## Task details
When you reach the line with "siempre la hasta" in the records below, begin transcribing exactly and continue up to and including the line with "Es ist wichtig, sich", leaving out every picture.

## Records provided

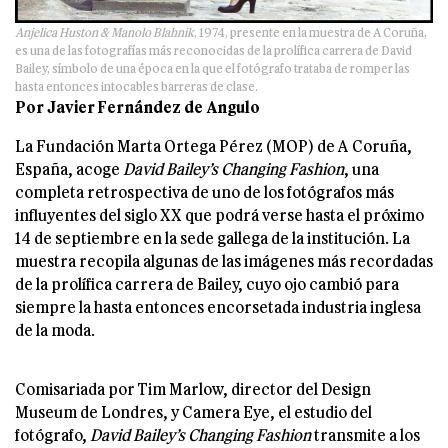
Anjelica Huston & Manolo Blahnik
, 1974, presente en la muestra de A Coruña,
es una de las fotografías más reconocidas de la prolífica carrera de David
Bailey, símbolo de una época en la que el fotógrafo trataba de romper las
hasta entonces intocables barreras de clase.
Por Javier Fernández de Angulo
La Fundación Marta Ortega Pérez (MOP) de A Coruña,
España, acoge
David Bailey’s Changing Fashion
, una
completa retrospectiva de uno de los fotógrafos más
influyentes del siglo XX que podrá verse hasta el próximo
14 de septiembre en la sede gallega de la institución. La
muestra recopila algunas de las imágenes más recordadas
de la prolífica carrera de Bailey, cuyo ojo cambió para
siempre la hasta entonces encorsetada industria inglesa
de la moda.
Comisariada por Tim Marlow, director del Design
Museum de Londres, y Camera Eye, el estudio del
fotógrafo,
David Bailey’s Changing Fashion
transmite a los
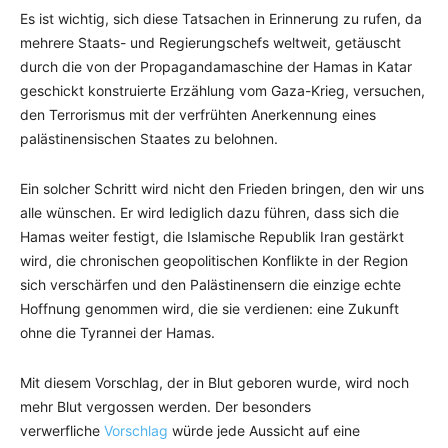
Es ist wichtig, sich diese Tatsachen in Erinnerung zu rufen, da
mehrere Staats- und Regierungschefs weltweit, getäuscht
durch die von der Propagandamaschine der Hamas in Katar
geschickt konstruierte Erzählung vom Gaza-Krieg, versuchen,
den Terrorismus mit der verfrühten Anerkennung eines
palästinensischen Staates zu belohnen.
Ein solcher Schritt wird nicht den Frieden bringen, den wir uns
alle wünschen. Er wird lediglich dazu führen, dass sich die
Hamas weiter festigt, die Islamische Republik Iran gestärkt
wird, die chronischen geopolitischen Konflikte in der Region
sich verschärfen und den Palästinensern die einzige echte
Hoffnung genommen wird, die sie verdienen: eine Zukunft
ohne die Tyrannei der Hamas.
Mit diesem Vorschlag, der in Blut geboren wurde, wird noch
mehr Blut vergossen werden. Der besonders
verwerfliche
Vorschlag
würde jede Aussicht auf eine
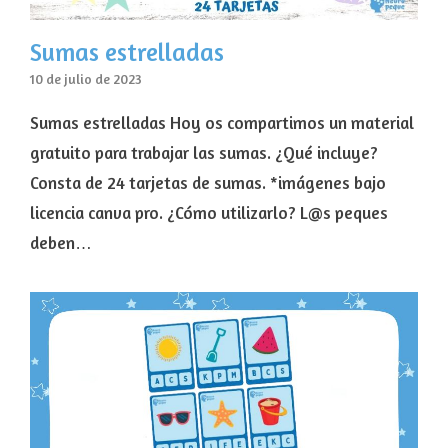
Sumas estrelladas
10 de julio de 2023
Sumas estrelladas Hoy os compartimos un material
gratuito para trabajar las sumas. ¿Qué incluye?
Consta de 24 tarjetas de sumas. *imágenes bajo
licencia canva pro. ¿Cómo utilizarlo? L@s peques
deben…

## Output for this task
siempre la hasta entonces encorsetada industria inglesa
de la moda.
Comisariada por Tim Marlow, director del Design
Museum de Londres, y Camera Eye, el estudio del
fotógrafo,
David Bailey’s Changing Fashion
transmite a los
Es ist wichtig, sich diese Tatsachen in Erinnerung zu rufen, da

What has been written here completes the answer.